(Brief)
Every line in the material below that includes "from" should be copied.

(Exercise inputs)
▼

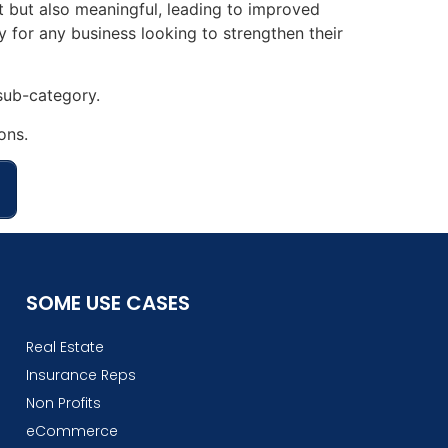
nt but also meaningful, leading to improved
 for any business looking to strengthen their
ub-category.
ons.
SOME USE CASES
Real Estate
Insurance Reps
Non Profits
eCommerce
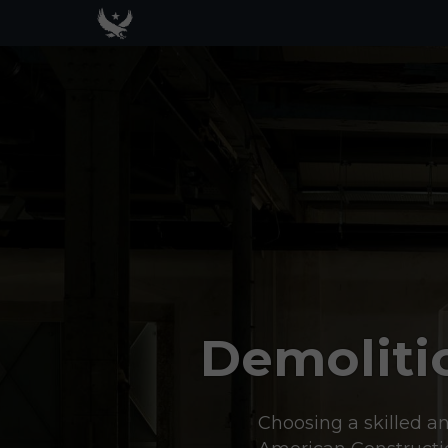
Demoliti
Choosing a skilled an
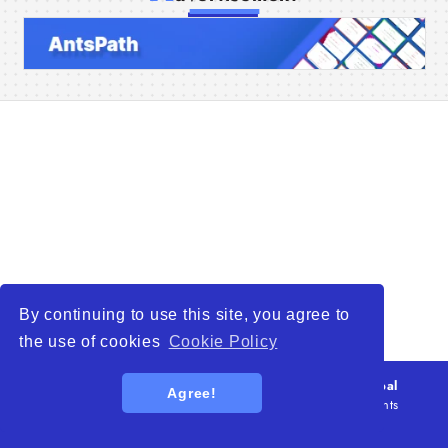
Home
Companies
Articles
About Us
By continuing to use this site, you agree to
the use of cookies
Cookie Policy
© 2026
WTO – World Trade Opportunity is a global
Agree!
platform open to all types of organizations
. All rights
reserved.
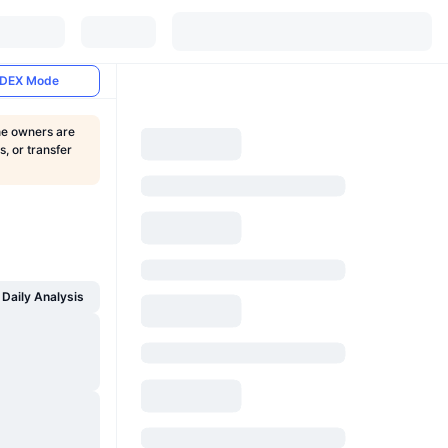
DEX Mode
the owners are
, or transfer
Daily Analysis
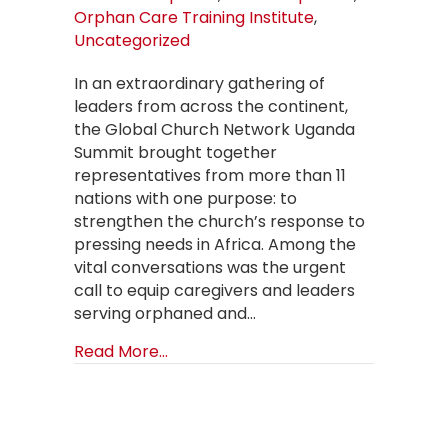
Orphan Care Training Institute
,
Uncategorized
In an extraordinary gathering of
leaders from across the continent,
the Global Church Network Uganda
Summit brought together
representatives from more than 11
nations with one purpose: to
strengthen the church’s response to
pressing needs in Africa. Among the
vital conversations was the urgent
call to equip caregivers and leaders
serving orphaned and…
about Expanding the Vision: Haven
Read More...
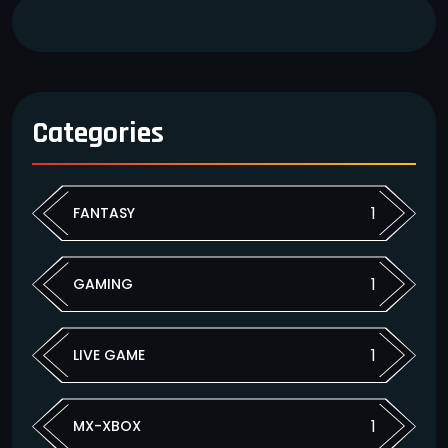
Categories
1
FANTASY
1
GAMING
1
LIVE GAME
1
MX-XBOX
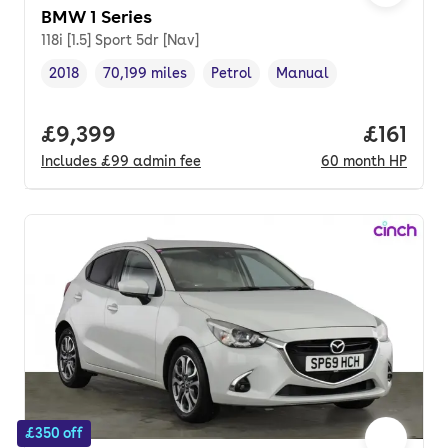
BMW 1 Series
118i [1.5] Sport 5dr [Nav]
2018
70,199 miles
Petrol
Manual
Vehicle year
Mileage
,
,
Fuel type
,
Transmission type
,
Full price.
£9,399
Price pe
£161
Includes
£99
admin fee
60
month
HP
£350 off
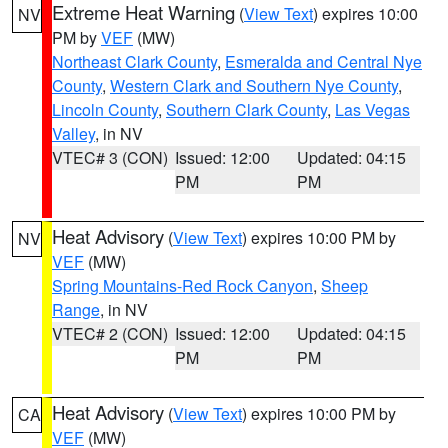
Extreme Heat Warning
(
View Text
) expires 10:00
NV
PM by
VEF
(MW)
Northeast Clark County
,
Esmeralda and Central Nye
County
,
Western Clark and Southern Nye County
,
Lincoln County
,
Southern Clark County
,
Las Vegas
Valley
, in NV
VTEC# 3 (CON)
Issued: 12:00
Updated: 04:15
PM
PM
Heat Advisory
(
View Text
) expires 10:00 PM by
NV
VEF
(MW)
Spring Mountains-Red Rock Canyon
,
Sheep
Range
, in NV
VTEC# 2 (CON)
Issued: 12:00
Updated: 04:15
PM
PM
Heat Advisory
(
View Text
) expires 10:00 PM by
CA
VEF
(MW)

▲
▼

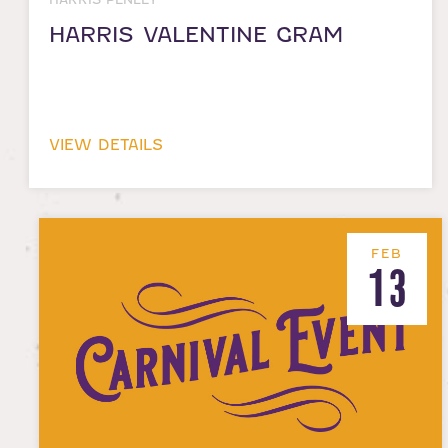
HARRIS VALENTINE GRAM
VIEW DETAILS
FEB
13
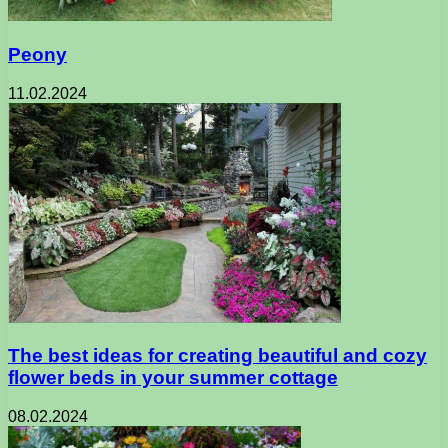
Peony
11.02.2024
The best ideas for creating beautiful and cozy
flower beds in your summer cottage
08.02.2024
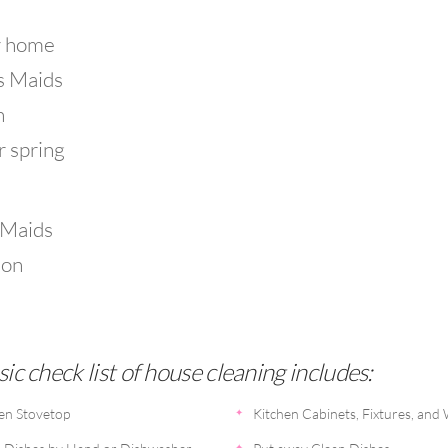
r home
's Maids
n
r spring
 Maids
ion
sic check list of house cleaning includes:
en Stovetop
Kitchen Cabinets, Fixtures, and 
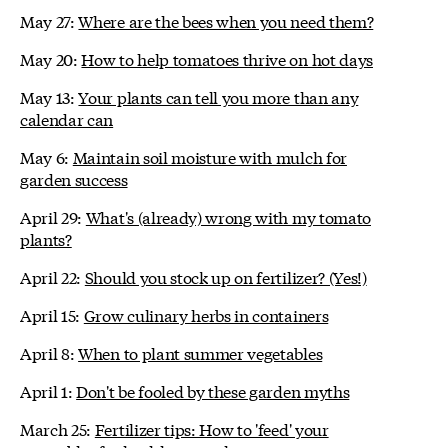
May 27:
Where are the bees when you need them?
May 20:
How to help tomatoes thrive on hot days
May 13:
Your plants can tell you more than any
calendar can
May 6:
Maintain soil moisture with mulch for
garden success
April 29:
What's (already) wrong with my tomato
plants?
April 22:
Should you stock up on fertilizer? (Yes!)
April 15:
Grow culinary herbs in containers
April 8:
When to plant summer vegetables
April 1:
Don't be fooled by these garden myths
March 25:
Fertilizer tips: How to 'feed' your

▲
▼

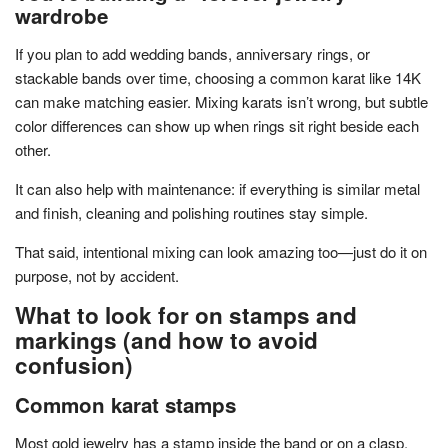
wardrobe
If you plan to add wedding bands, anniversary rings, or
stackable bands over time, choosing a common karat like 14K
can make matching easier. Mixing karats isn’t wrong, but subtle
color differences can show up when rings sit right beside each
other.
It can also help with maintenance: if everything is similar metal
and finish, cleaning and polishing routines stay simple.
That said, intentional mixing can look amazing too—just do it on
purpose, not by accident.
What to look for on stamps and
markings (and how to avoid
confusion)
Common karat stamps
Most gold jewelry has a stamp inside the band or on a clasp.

▲

(Answer area)
leaders from across the continent,
representatives from more than 11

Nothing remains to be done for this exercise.